The judges vacated the trial court’s order to the extent it suggested a court cannot consider an employer’s motion for partial summary judgment at a preliminary stage of the case.
However, the Board also found that the trial court correctly held that a judge isn’t required to address these issues before the compensation hearing. Stated another way, a hearing on a motion for summary judgment and the compensation hearing may take place on the same day.
This is because, as pointed out in Hollis v. Komyo America, the trial court has significant discretion to determine when to conduct a hearing on a party’s motion for summary judgment. The trial court “must balance the interests of both parties, give each side a reasonable and meaningful opportunity to prepare for the motion hearing, and set the hearing as expeditiously as it deems appropriate.”
The Board concluded that the trial court didn’t abuse its discretion in resetting the employer’s motion for partial summary judgment for the same day as the compensation hearing and affirmed that portion of the judgment.
The cases in Oldham, as well as the Oldham decision itself, offer valuable instruction for motions for summary judgment. They should be a useful guide for any future motions.

A recent view from Rock City–photo by the author.

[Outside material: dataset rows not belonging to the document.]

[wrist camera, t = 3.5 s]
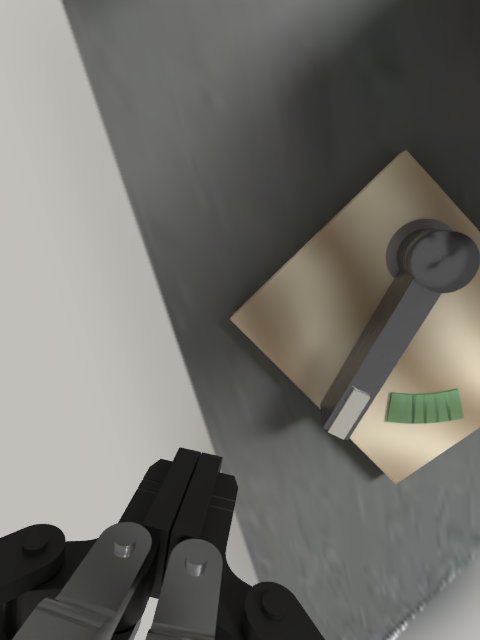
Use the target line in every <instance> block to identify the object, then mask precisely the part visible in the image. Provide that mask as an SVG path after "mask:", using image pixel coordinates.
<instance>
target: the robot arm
mask: <svg viewBox="0 0 480 640" xmlns="http://www.w3.org/2000/svg"><path fill="white" fill-rule="evenodd" d="M200 455H201V456H200ZM222 458H223V457H220V456H216V455H211V454H207V453H201V452H198V451H194V450H189V449H184V448H179V450H178V452H177V454H176V456H175V458H174V460H173V462H172V461H168V460H164V459H160V460H159V461H158V462H156V463H155V464H153V465H152V466H150V467H149V469H148V471H147V473H146V474H145V476H144V478H143V480H142V482H141V483H140V485H139V487H138V489H137V490H136V492H135V494H134V496H133V498H132V499H131V501H130V503H129V505H128V507H127V508H126V510H125V512H124V514H123V515H122V517H121V519H120V521H119V522H118V523H117V524H114V525H112V526H110V527H109V528H107V529H106V530H105V531H104V532H103V533H102V534H101V535H100V537H99V538H97V539H93V540H87V541H67V542H65V536H64V534H63V532H62V531H61V530H60V529H59V528H57V527H56V526H53V525H49V524H36V525H32V526H29V527H26V528H24V529H21V530H19V531H16V532H14V533H11V534H9V535H7V536H4V537H2V538H0V640H133V639H134V637H135V635H136V633H137V631H138V628H139V626H140V623H141V617H142V615H143V613H144V610H145V608H146V605H147V602H148V600H149V597H153V598H157V599H159V600H158V604H157V608H156V611H155V615H154V619H153V623H152V626H151V629H149V631H148V634H147V637H146V640H325V639H324V638H323V636H322V635H321V633H320V632H319V630H318V629H317V627H316V626H315V625H314V623H313V622H312V620H311V619H310V617H309V616H308V614H307V613H306V612H305V610H304V609H303V607H302V606H301V604H300V603H299V601H298V600H297V599H296V597H295V596H294V595H293V593H291V592H290V591H289V590H288V589H287V588H285V587H284V586H282V585H280V584H277V583H274V582H261V583H258V584H256V585H254V586H253V587H252V586H250V585H248V584H247V583H245V582H243V581H242V580H241V579H239V578H238V577H237V576H236V575H235V574H234V573H233V572H232V571H231V569H230V568H229V566H228V564H227V561H226V554H225V552H226V546H227V541H228V536H229V531H230V526H231V521H232V516H233V511H234V506H235V501H236V496H237V491H238V486H237V483H236V480H235V477H234V476H232V475H228V474H224V473H220V469H221V464H222Z"/></svg>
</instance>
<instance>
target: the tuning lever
mask: <svg viewBox="0 0 480 640" xmlns="http://www.w3.org/2000/svg"><path fill="white" fill-rule="evenodd" d="M397 263H398V266H399V269H400V270H399V271H398V273H397V275H396V276H395V278H394V280H393V281H392V283H391V285H390V287H389V288H388V290H387V292H386V293H385V295H384V297H383V298H382V300H381V302H380V303H379V305H378V307H377V309H376V310H375V312H374V314H373V315H372V317H371V319H370V320H369V322H368V324H367V325H366V327H365V329H364V331H363V332H362V334H361V336H360V337H359V339H358V341H357V342H356V344H355V346H354V347H353V349H352V351H351V353H350V354H349V356H348V358H347V359H346V361H345V363H344V364H343V366H342V368H341V369H340V371H339V373H338V375H337V376H336V378H335V380H334V381H333V383H332V385H331V386H330V388H329V390H328V391H327V393H326V395H325V397H324V398H323V400H322V402H321V403H320V408H321V416H322V424H323V428H324V429H326V430H328V433H331V434H333V435H335V436H337V437H339V438H341V439H343V440H344V439H346V440H348V439H349V438H350V436H351V435H352V433H353V432H354V430H355V429H356V427H357V425H358V424H359V422H360V421H361V419H362V418H363V416H364V414H365V413H366V411H367V410H368V408H369V407H370V405H371V403H372V402H373V400H374V399H375V397H376V396H377V394H378V392H379V391H380V389H381V388H382V386H383V385H384V383H385V382H386V380H387V378H388V377H389V375H390V374H391V372H392V371H393V369H394V367H395V366H396V364H397V363H398V361H399V360H400V358H401V356H402V355H403V353H404V352H405V350H406V349H407V347H408V345H409V344H410V342H411V341H412V339H413V338H414V336H415V335H416V333H417V331H418V330H419V328H420V327H421V325H422V324H423V322H424V320H425V319H426V317H427V316H428V314H429V313H430V311H431V309H432V308H433V306H434V305H435V303H436V302H437V300H438V298H439V297H440V295H441V294H442V293H451V292H455V291H457V290H460V289H462V288H463V287H465V286H466V285H467V284H468V283H470V282H471V280H472V279H473V278H474V277H475V275H476V273H477V271H478V268H479V265H480V253H479V250H478V247H477V245H476V244H475V242H474V241H473V240H472V239H471V238H470V237H468V236H467V235H465V234H463V233H460V232H455V231H448V230H440V229H433V228H423V229H418V230H416V231H414V232H412V233H410V234H409V235H407V236H406V237H405V238H404V240H403V241H402V242H401V244H400V246H399V248H398V251H397Z"/></svg>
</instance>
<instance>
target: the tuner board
mask: <svg viewBox="0 0 480 640" xmlns="http://www.w3.org/2000/svg"><path fill="white" fill-rule="evenodd" d="M423 228H433V229H440V230H448V231H455V232H460V233H463V234H465V235H467V236H468V237H470V238H471V239H472V240H473V241H474V242H475V244H476V245H477V247H478V250H479V253H480V231H479V230H478V229H477V228H476V227H475V226H474V225H473V223H472V222H471V221H470V220H469V219H468V218H467V217H466V216H465V214H464V213H463V212H462V211H461V210H460V209H459V208H458V207H457V206H456V204H455V203H454V202H453V201H452V200H451V199H450V198H449V197H448V196H447V194H446V193H445V192H444V191H443V190H442V189H441V188H440V187H439V185H438V184H437V183H436V182H435V181H434V180H433V179H432V178H431V177H430V175H429V174H428V173H427V172H426V171H425V170H424V169H423V168H422V167H421V165H420V164H419V163H418V162H417V161H416V160H415V159H414V158H413V157H412V155H411V154H410V153H409V152H408V151H407V150H405V151H403V152H401V153H400V154H398V155H397V156H396V157H395V158H394V159H393V160H392V161H391V162H390V163H389V164H388V165H387V166H386V167H385V168H384V169H383V170H382V171H381V172H380V173H379V174H378V175H377V176H376V177H375V178H374V179H373V180H371V181H370V182H369V183H368V184H367V185H366V186H365V187H364V188H363V189H362V190H361V191H360V192H359V193H358V194H357V195H356V196H355V197H354V198H353V199H352V200H351V201H350V202H349V203H348V204H347V205H345V206H344V207H343V208H342V209H341V210H340V211H339V212H338V213H337V214H336V215H335V216H334V217H333V218H332V219H331V220H330V221H329V222H328V223H327V224H326V225H325V226H324V227H323V228H322V229H321V230H320V231H318V232H317V233H316V234H315V235H314V236H313V237H312V238H311V239H310V240H309V241H308V242H307V243H306V244H305V245H304V246H303V247H302V248H301V249H300V250H299V251H298V252H297V253H296V254H295V255H294V256H293V257H291V258H290V259H289V260H288V261H287V262H286V263H285V264H284V265H283V266H282V267H281V268H280V269H279V270H278V271H277V272H276V273H275V274H274V275H273V276H272V277H271V278H270V279H269V280H268V281H267V282H265V283H264V284H263V285H262V286H261V287H260V288H259V289H258V290H257V291H256V292H255V293H254V294H253V295H252V296H251V297H250V298H249V299H248V300H247V301H246V302H245V303H244V304H243V305H242V306H241V307H240V308H238V309H237V310H236V311H235V312H234V313H233V315H232V316H231V318H230V320H231V321H232V322H233V323H234V324H235V325H236V326H237V327H238V328H239V329H240V330H241V331H242V332H243V333H244V334H245V335H246V336H247V337H248V338H249V339H250V340H251V341H252V342H253V343H254V344H255V345H256V346H257V347H258V348H259V349H260V350H261V351H262V352H263V353H264V354H265V355H266V356H267V357H268V358H269V359H270V360H271V361H272V362H273V363H274V364H275V365H276V366H277V367H278V368H279V369H280V370H281V371H282V372H283V373H285V374H286V375H287V376H288V377H289V378H290V379H291V380H292V381H293V382H294V383H295V384H296V385H297V386H298V387H299V388H300V389H301V390H302V391H303V392H304V393H305V394H306V395H307V396H308V397H309V398H310V399H311V400H312V401H313V402H314V403H315V404H316V405H317V406H318V407H319V408H320V403H321V402H322V400H323V398H324V397H325V395H326V393H327V391H328V390H329V388H330V386H331V385H332V383H333V381H334V380H335V378H336V376H337V375H338V373H339V371H340V369H341V368H342V366H343V364H344V363H345V361H346V359H347V358H348V356H349V354H350V353H351V351H352V349H353V347H354V346H355V344H356V342H357V341H358V339H359V337H360V336H361V334H362V332H363V331H364V329H365V327H366V325H367V324H368V322H369V320H370V319H371V317H372V315H373V314H374V312H375V310H376V309H377V307H378V305H379V303H380V302H381V300H382V298H383V297H384V295H385V293H386V292H387V290H388V288H389V287H390V285H391V283H392V281H393V280H394V278H395V276H396V275H397V273H398V271H399V270H400V269H399V266H398V263H397V251H398V248H399V246H400V244H401V242H402V241H403V240H404V238H405V237H406V236H407V235H409V234H410V233H412V232H414V231H416V230H418V229H423ZM320 409H321V408H320ZM479 427H480V265H479V268H478V271H477V273H476V275H475V277H474V278H473V279H472V280H471V282H470V283H468V284H467V285H466V286H465V287H463V288H462V289H460V290H457V291H455V292H451V293H442V294H441V295H440V297H439V298H438V300H437V302H436V303H435V305H434V306H433V308H432V309H431V311H430V313H429V314H428V316H427V317H426V319H425V320H424V322H423V324H422V325H421V327H420V328H419V330H418V331H417V333H416V335H415V336H414V338H413V339H412V341H411V342H410V344H409V345H408V347H407V349H406V350H405V352H404V353H403V355H402V356H401V358H400V360H399V361H398V363H397V364H396V366H395V367H394V369H393V371H392V372H391V374H390V375H389V377H388V378H387V380H386V382H385V383H384V385H383V386H382V388H381V389H380V391H379V392H378V394H377V396H376V397H375V399H374V400H373V402H372V403H371V405H370V407H369V408H368V410H367V411H366V413H365V414H364V416H363V418H362V419H361V421H360V422H359V424H358V425H357V427H356V429H355V430H354V432H353V433H352V435H351V436H350V439H351V440H352V441H353V442H354V443H355V444H356V445H357V446H358V447H359V448H360V449H361V450H362V451H363V452H364V453H365V454H366V455H367V456H368V457H369V458H370V459H371V460H372V461H373V462H374V463H375V464H376V465H377V466H378V467H379V468H380V469H381V470H382V471H383V472H384V473H385V474H386V475H387V476H388V477H389V478H390V479H391V480H392V481H393V482H394V483H395V484H397V483H398V482H400V481H401V480H403V479H404V478H406V477H407V476H408V475H410V474H411V473H413V472H414V471H416V470H417V469H419V468H420V467H422V466H423V465H425V464H426V463H428V462H429V461H431V460H432V459H434V458H435V457H437V456H438V455H440V454H441V453H442V452H444V451H445V450H447V449H448V448H450V447H451V446H453V445H454V444H456V443H457V442H459V441H460V440H462V439H463V438H465V437H466V436H468V435H469V434H471V433H472V432H473V431H475V430H476V429H478V428H479Z"/></svg>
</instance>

And don’t forget court rules. Motions for summary judgment may only be filed after the judge in your case issues a scheduling order. Additionally, the moving party must contact the judge’s staff to obtain a hearing date for the motion for summary judgment and provide any self-represented opposing party with a copy of the rule on which the motion is based. If you’re opposing a motion for summary judgment, you have until five days before the motion hearing to submit a written response, stating your reasons for opposing the motion.